* **The records**

▼

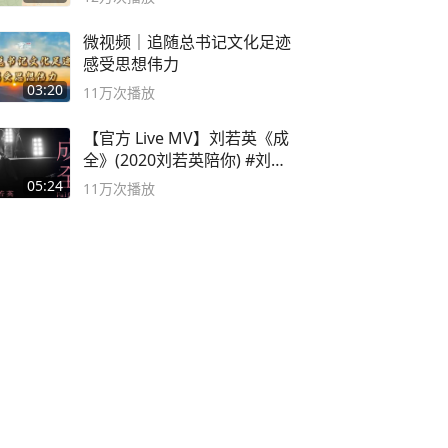
微视频｜追随总书记文化足迹
感受思想伟力
03:20
11万
次播放
【官方 Live MV】刘若英《成
全》(2020刘若英陪你) #刘若
英 #成全
05:24
11万
次播放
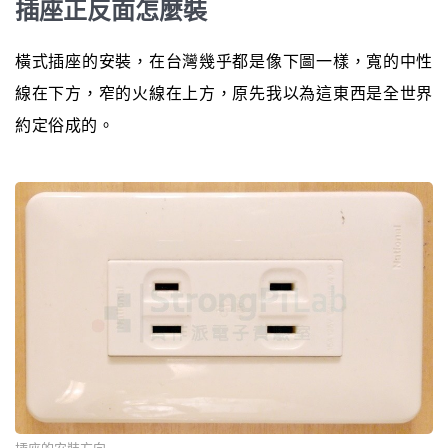
插座正反面怎麼裝
橫式插座的安裝，在台灣幾乎都是像下圖一樣，寬的中性
線在下方，窄的火線在上方，原先我以為這東西是全世界
約定俗成的。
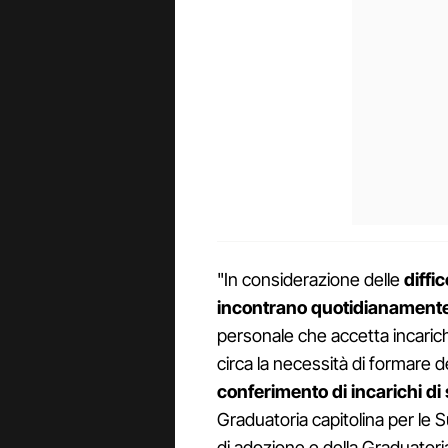
"In considerazione delle
diffi
incontrano quotidianament
personale che accetta incaric
circa la necessità di formare de
conferimento di incarichi d
Graduatoria capitolina per le S
di adozione e della Graduatori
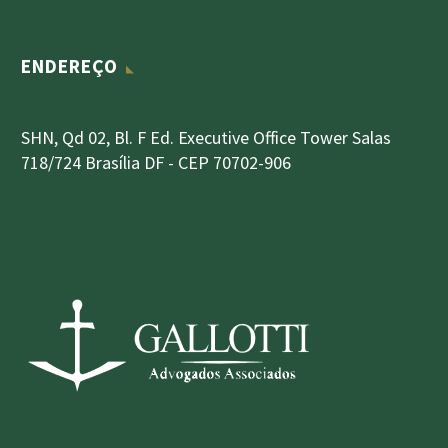
ENDEREÇO
SHN, Qd 02, Bl. F Ed. Executive Office Tower Salas
718/724 Brasília DF - CEP 70702-906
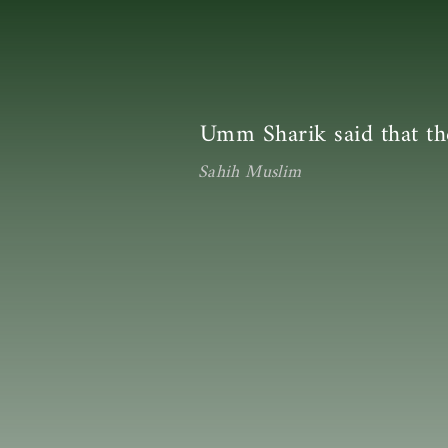
Umm Sharik said that the
Sahih Muslim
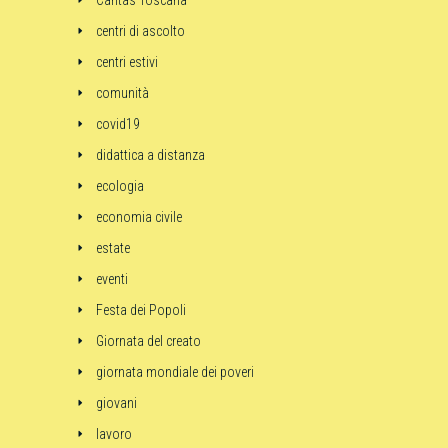
Caritas Toscana
centri di ascolto
centri estivi
comunità
covid19
didattica a distanza
ecologia
economia civile
estate
eventi
Festa dei Popoli
Giornata del creato
giornata mondiale dei poveri
giovani
lavoro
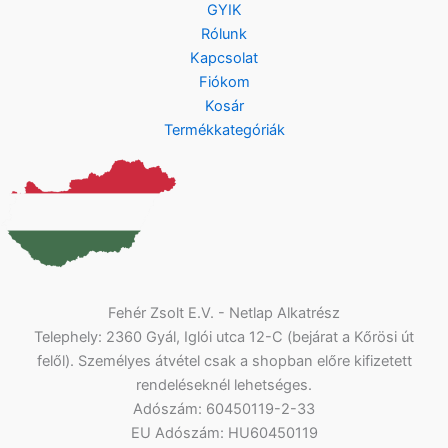
GYIK
Rólunk
Kapcsolat
Fiókom
Kosár
Termékkategóriák
Fehér Zsolt E.V. - Netlap Alkatrész
Telephely: 2360 Gyál, Iglói utca 12-C (bejárat a Kőrösi út
felől). Személyes átvétel csak a shopban előre kifizetett
rendeléseknél lehetséges.
Adószám: 60450119-2-33
EU Adószám: HU60450119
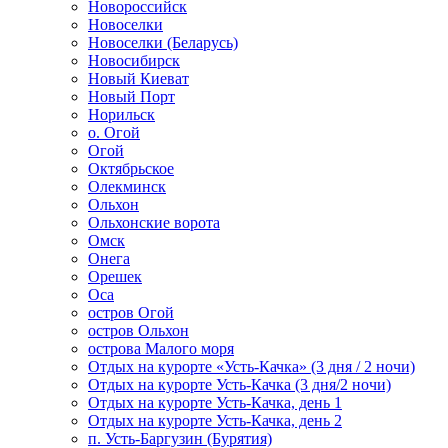
Новороссийск
Новоселки
Новоселки (Беларусь)
Новосибирск
Новый Киеват
Новый Порт
Норильск
о. Огой
Огой
Октябрьское
Олекминск
Ольхон
Ольхонские ворота
Омск
Онега
Орешек
Оса
остров Огой
остров Ольхон
острова Малого моря
Отдых на курорте «Усть-Качка» (3 дня / 2 ночи)
Отдых на курорте Усть-Качка (3 дня/2 ночи)
Отдых на курорте Усть-Качка, день 1
Отдых на курорте Усть-Качка, день 2
п. Усть-Баргузин (Бурятия)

▲

* **Job item**
All lines above holding the word "ночи" make up the answer; copy each one.

* **Solved exercise**
Отдых на курорте «Усть-Качка» (3 дня / 2 ночи)
Отдых на курорте Усть-Качка (3 дня/2 ночи)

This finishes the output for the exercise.